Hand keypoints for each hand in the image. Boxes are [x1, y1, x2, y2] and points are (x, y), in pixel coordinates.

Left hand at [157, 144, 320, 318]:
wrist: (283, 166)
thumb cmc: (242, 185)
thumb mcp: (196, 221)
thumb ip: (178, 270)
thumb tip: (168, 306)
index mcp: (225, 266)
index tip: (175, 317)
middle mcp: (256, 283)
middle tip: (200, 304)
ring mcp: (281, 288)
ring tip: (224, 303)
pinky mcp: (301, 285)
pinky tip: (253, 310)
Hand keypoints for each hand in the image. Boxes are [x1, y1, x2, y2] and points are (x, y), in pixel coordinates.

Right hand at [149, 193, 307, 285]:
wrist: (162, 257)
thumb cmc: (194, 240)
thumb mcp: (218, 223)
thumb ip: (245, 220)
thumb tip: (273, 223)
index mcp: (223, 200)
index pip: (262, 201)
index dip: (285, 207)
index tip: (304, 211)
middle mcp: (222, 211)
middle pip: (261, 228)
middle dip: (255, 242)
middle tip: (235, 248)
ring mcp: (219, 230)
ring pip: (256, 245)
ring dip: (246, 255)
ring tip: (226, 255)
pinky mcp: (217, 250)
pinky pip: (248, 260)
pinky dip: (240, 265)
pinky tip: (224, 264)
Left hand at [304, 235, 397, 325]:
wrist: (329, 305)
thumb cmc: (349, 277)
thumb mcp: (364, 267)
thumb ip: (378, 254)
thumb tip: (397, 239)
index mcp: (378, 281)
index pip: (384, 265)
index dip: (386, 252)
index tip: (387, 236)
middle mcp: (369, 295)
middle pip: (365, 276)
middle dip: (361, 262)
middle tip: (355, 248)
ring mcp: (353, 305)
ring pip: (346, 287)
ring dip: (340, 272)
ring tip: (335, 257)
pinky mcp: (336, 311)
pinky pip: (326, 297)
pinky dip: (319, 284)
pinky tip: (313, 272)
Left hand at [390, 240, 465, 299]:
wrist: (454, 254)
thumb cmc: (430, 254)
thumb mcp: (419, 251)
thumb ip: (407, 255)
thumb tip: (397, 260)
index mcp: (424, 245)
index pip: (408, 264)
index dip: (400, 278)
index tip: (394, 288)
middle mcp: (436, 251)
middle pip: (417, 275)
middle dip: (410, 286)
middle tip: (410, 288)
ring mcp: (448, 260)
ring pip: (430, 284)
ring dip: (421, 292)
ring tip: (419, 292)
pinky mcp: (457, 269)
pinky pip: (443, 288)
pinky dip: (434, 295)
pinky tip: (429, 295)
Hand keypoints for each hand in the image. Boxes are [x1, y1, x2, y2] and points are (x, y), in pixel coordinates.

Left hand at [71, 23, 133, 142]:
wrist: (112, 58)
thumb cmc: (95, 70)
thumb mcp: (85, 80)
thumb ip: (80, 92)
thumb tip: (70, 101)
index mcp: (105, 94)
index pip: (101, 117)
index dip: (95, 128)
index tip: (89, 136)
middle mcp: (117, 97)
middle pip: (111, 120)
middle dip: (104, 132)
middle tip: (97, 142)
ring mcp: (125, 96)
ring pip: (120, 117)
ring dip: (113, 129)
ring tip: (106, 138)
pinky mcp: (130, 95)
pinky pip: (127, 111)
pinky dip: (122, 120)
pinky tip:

- [Your task]:
From the records, copy out each line that includes the string "Left".

- [Written solution]:
Left hand at [157, 144, 320, 318]:
Left hand at [304, 235, 397, 325]:
Left hand at [390, 240, 465, 299]:
Left hand at [71, 23, 133, 142]:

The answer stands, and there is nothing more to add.